Suppression. All of the challenges to the future of the web that I have mentioned so far are driven by the mere pursuit of money. Far scarier are forms of manipulation and discrimination based on noneconomic motives.
Governments have ultimate control over virtually all communications media—radio and TV, newspapers, books, movies, the telephone system, the postal service, and certainly the internet. Nations that we like to think of as enlightened have not hesitated to use that power to shape public discourse or to suppress unpopular or inconvenient opinions, particularly in times of stress. With internet technology, surveillance and censorship are far easier and more efficient than they ever were with earlier media. A number of countries (most notoriously China) have taken full advantage of those capabilities. Others could follow their example. Controls might be introduced overtly through legislation or imposed surreptitiously through hacking or by coercing service providers.
Still another avenue of suppression is inciting popular sentiment—burning down websites with tiki torches. I can’t say I’m sorry to see the Nazi site Daily Stormer hounded from the web by public outcry; no one, it seems, will register their domain name or host their content. Historically, however, this kind of intimidation has weighed most heavily on the other end of the political spectrum. It is the labor movement, racial and ethnic and religious minorities, socialists and communists and anarchists, feminists, and the LGBT community who have most often had their speech suppressed.

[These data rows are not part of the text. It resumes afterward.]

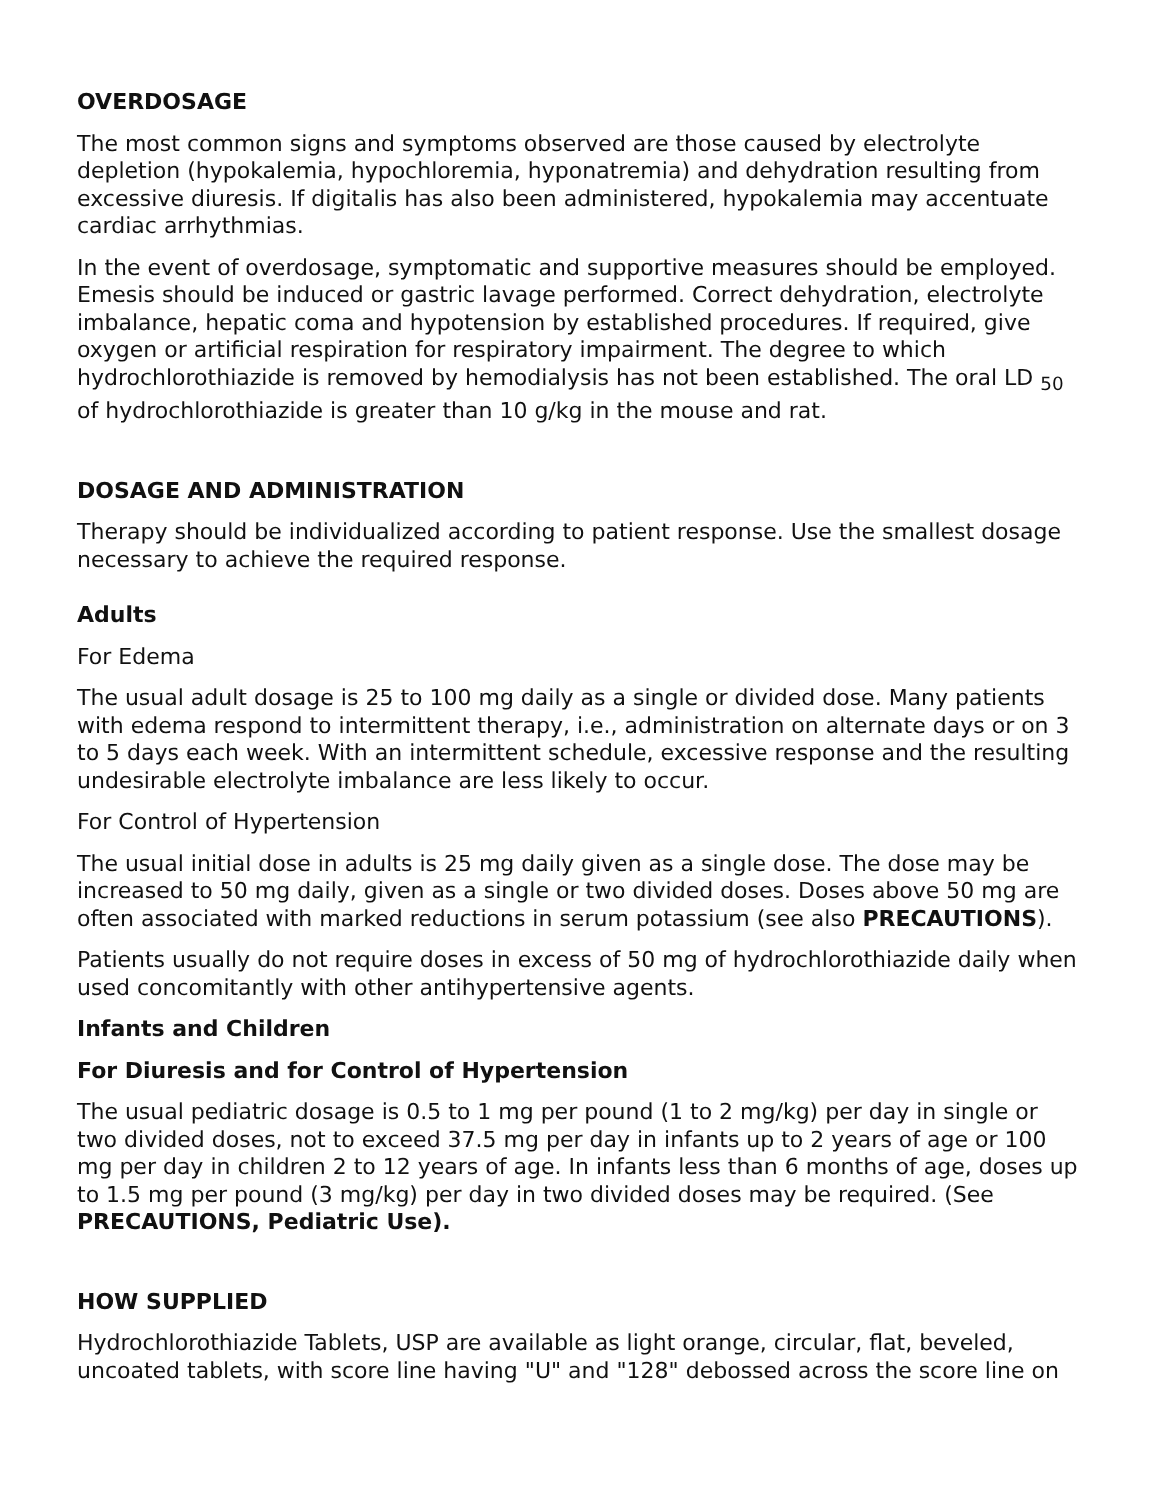OVERDOSAGE
The most common signs and symptoms observed are those caused by electrolyte depletion (hypokalemia, hypochloremia, hyponatremia) and dehydration resulting from excessive diuresis. If digitalis has also been administered, hypokalemia may accentuate cardiac arrhythmias.
In the event of overdosage, symptomatic and supportive measures should be employed. Emesis should be induced or gastric lavage performed. Correct dehydration, electrolyte imbalance, hepatic coma and hypotension by established procedures. If required, give oxygen or artificial respiration for respiratory impairment. The degree to which hydrochlorothiazide is removed by hemodialysis has not been established. The oral LD <sub>50</sub> of hydrochlorothiazide is greater than 10 g/kg in the mouse and rat.
DOSAGE AND ADMINISTRATION
Therapy should be individualized according to patient response. Use the smallest dosage necessary to achieve the required response.
Adults
For Edema
The usual adult dosage is 25 to 100 mg daily as a single or divided dose. Many patients with edema respond to intermittent therapy, i.e., administration on alternate days or on 3 to 5 days each week. With an intermittent schedule, excessive response and the resulting undesirable electrolyte imbalance are less likely to occur.
For Control of Hypertension
The usual initial dose in adults is 25 mg daily given as a single dose. The dose may be increased to 50 mg daily, given as a single or two divided doses. Doses above 50 mg are often associated with marked reductions in serum potassium (see also PRECAUTIONS).
Patients usually do not require doses in excess of 50 mg of hydrochlorothiazide daily when used concomitantly with other antihypertensive agents.
Infants and Children
For Diuresis and for Control of Hypertension
The usual pediatric dosage is 0.5 to 1 mg per pound (1 to 2 mg/kg) per day in single or two divided doses, not to exceed 37.5 mg per day in infants up to 2 years of age or 100 mg per day in children 2 to 12 years of age. In infants less than 6 months of age, doses up to 1.5 mg per pound (3 mg/kg) per day in two divided doses may be required. (See PRECAUTIONS, Pediatric Use).
HOW SUPPLIED
Hydrochlorothiazide Tablets, USP are available as light orange, circular, flat, beveled, uncoated tablets, with score line having "U" and "128" debossed across the score line on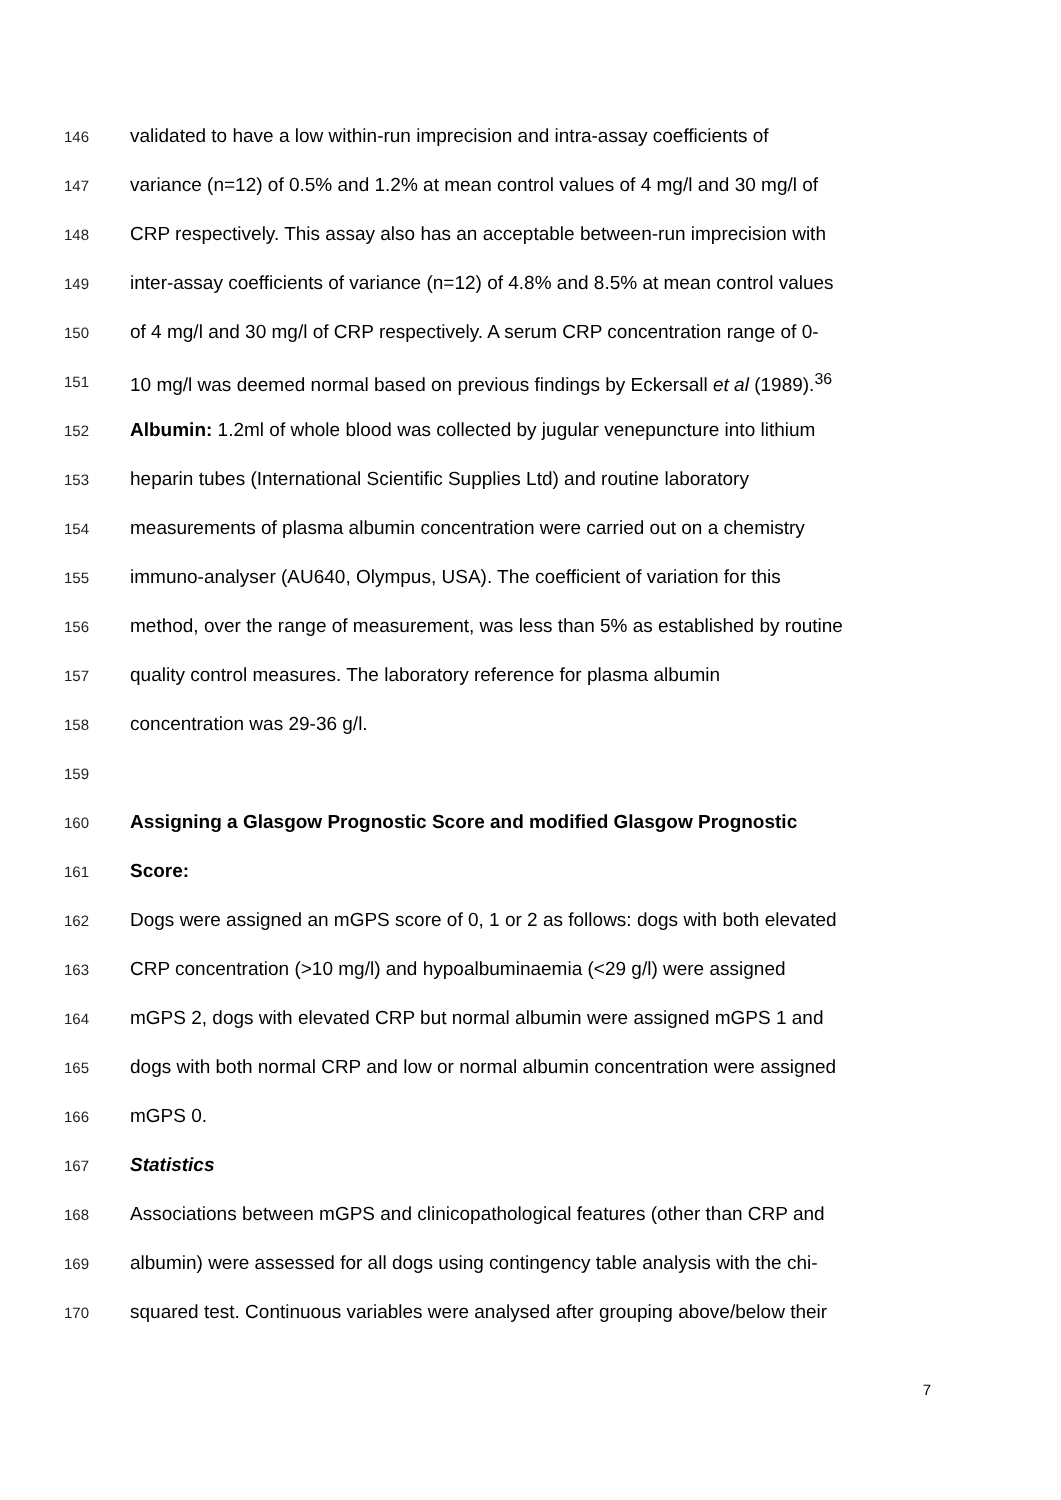146 validated to have a low within-run imprecision and intra-assay coefficients of
147 variance (n=12) of 0.5% and 1.2% at mean control values of 4 mg/l and 30 mg/l of
148 CRP respectively. This assay also has an acceptable between-run imprecision with
149 inter-assay coefficients of variance (n=12) of 4.8% and 8.5% at mean control values
150 of 4 mg/l and 30 mg/l of CRP respectively. A serum CRP concentration range of 0-
151 10 mg/l was deemed normal based on previous findings by Eckersall et al (1989).<sup>36</sup>
152 Albumin: 1.2ml of whole blood was collected by jugular venepuncture into lithium
153 heparin tubes (International Scientific Supplies Ltd) and routine laboratory
154 measurements of plasma albumin concentration were carried out on a chemistry
155 immuno-analyser (AU640, Olympus, USA). The coefficient of variation for this
156 method, over the range of measurement, was less than 5% as established by routine
157 quality control measures. The laboratory reference for plasma albumin
158 concentration was 29-36 g/l.
159
160 Assigning a Glasgow Prognostic Score and modified Glasgow Prognostic
161 Score:
162 Dogs were assigned an mGPS score of 0, 1 or 2 as follows: dogs with both elevated
163 CRP concentration (>10 mg/l) and hypoalbuminaemia (<29 g/l) were assigned
164 mGPS 2, dogs with elevated CRP but normal albumin were assigned mGPS 1 and
165 dogs with both normal CRP and low or normal albumin concentration were assigned
166 mGPS 0.
167 Statistics
168 Associations between mGPS and clinicopathological features (other than CRP and
169 albumin) were assessed for all dogs using contingency table analysis with the chi-
170 squared test. Continuous variables were analysed after grouping above/below their
7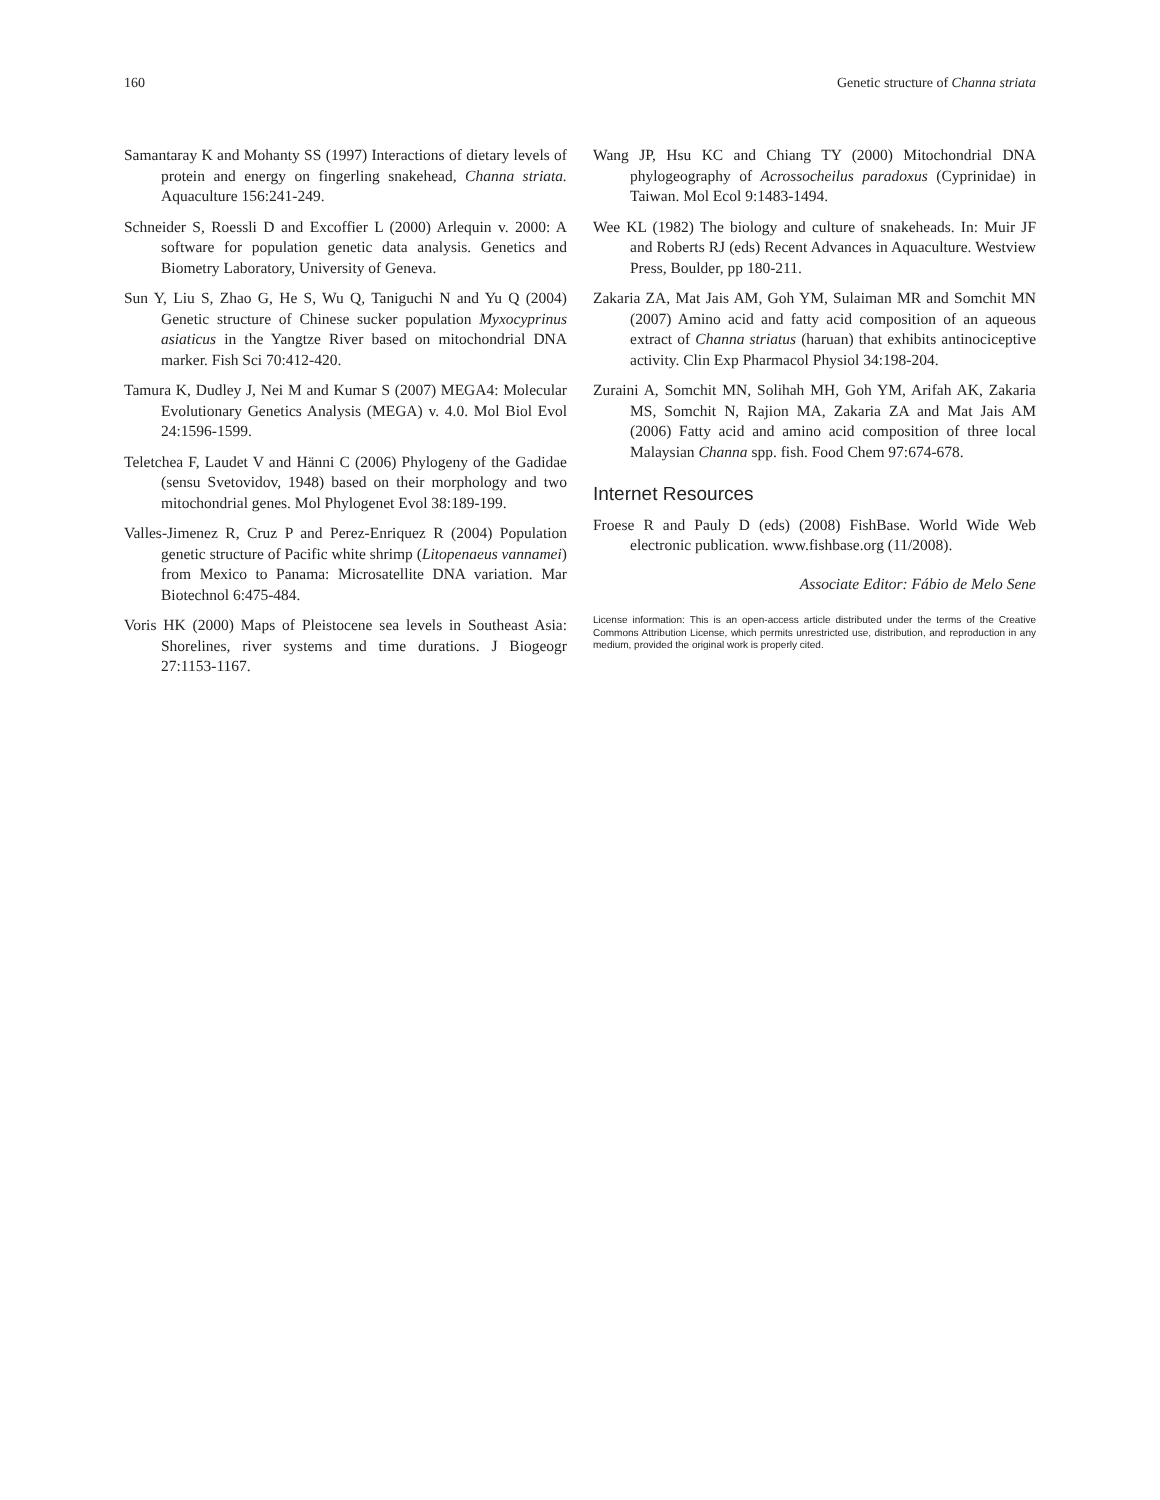160 Genetic structure of Channa striata
Samantaray K and Mohanty SS (1997) Interactions of dietary levels of protein and energy on fingerling snakehead, Channa striata. Aquaculture 156:241-249.
Schneider S, Roessli D and Excoffier L (2000) Arlequin v. 2000: A software for population genetic data analysis. Genetics and Biometry Laboratory, University of Geneva.
Sun Y, Liu S, Zhao G, He S, Wu Q, Taniguchi N and Yu Q (2004) Genetic structure of Chinese sucker population Myxocyprinus asiaticus in the Yangtze River based on mitochondrial DNA marker. Fish Sci 70:412-420.
Tamura K, Dudley J, Nei M and Kumar S (2007) MEGA4: Molecular Evolutionary Genetics Analysis (MEGA) v. 4.0. Mol Biol Evol 24:1596-1599.
Teletchea F, Laudet V and Hänni C (2006) Phylogeny of the Gadidae (sensu Svetovidov, 1948) based on their morphology and two mitochondrial genes. Mol Phylogenet Evol 38:189-199.
Valles-Jimenez R, Cruz P and Perez-Enriquez R (2004) Population genetic structure of Pacific white shrimp (Litopenaeus vannamei) from Mexico to Panama: Microsatellite DNA variation. Mar Biotechnol 6:475-484.
Voris HK (2000) Maps of Pleistocene sea levels in Southeast Asia: Shorelines, river systems and time durations. J Biogeogr 27:1153-1167.
Wang JP, Hsu KC and Chiang TY (2000) Mitochondrial DNA phylogeography of Acrossocheilus paradoxus (Cyprinidae) in Taiwan. Mol Ecol 9:1483-1494.
Wee KL (1982) The biology and culture of snakeheads. In: Muir JF and Roberts RJ (eds) Recent Advances in Aquaculture. Westview Press, Boulder, pp 180-211.
Zakaria ZA, Mat Jais AM, Goh YM, Sulaiman MR and Somchit MN (2007) Amino acid and fatty acid composition of an aqueous extract of Channa striatus (haruan) that exhibits antinociceptive activity. Clin Exp Pharmacol Physiol 34:198-204.
Zuraini A, Somchit MN, Solihah MH, Goh YM, Arifah AK, Zakaria MS, Somchit N, Rajion MA, Zakaria ZA and Mat Jais AM (2006) Fatty acid and amino acid composition of three local Malaysian Channa spp. fish. Food Chem 97:674-678.
Internet Resources
Froese R and Pauly D (eds) (2008) FishBase. World Wide Web electronic publication. www.fishbase.org (11/2008).
Associate Editor: Fábio de Melo Sene
License information: This is an open-access article distributed under the terms of the Creative Commons Attribution License, which permits unrestricted use, distribution, and reproduction in any medium, provided the original work is properly cited.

Considering who wields power in Washington just now, a crackdown on “fake news” on the internet is hardly an outlandish possibility.
In spite of all these forebodings, I remain strangely optimistic about the web’s prospects for survival. The internet is a resilient structure, not just in its technological underpinnings but also in its social organization. Over the past 20 years, for many of us, the net has wormed its way into every aspect of daily life. It’s too big to fail now. Even if some basement command center in the White House had a big red switch that shuts down the whole network, no one would dare to throw it.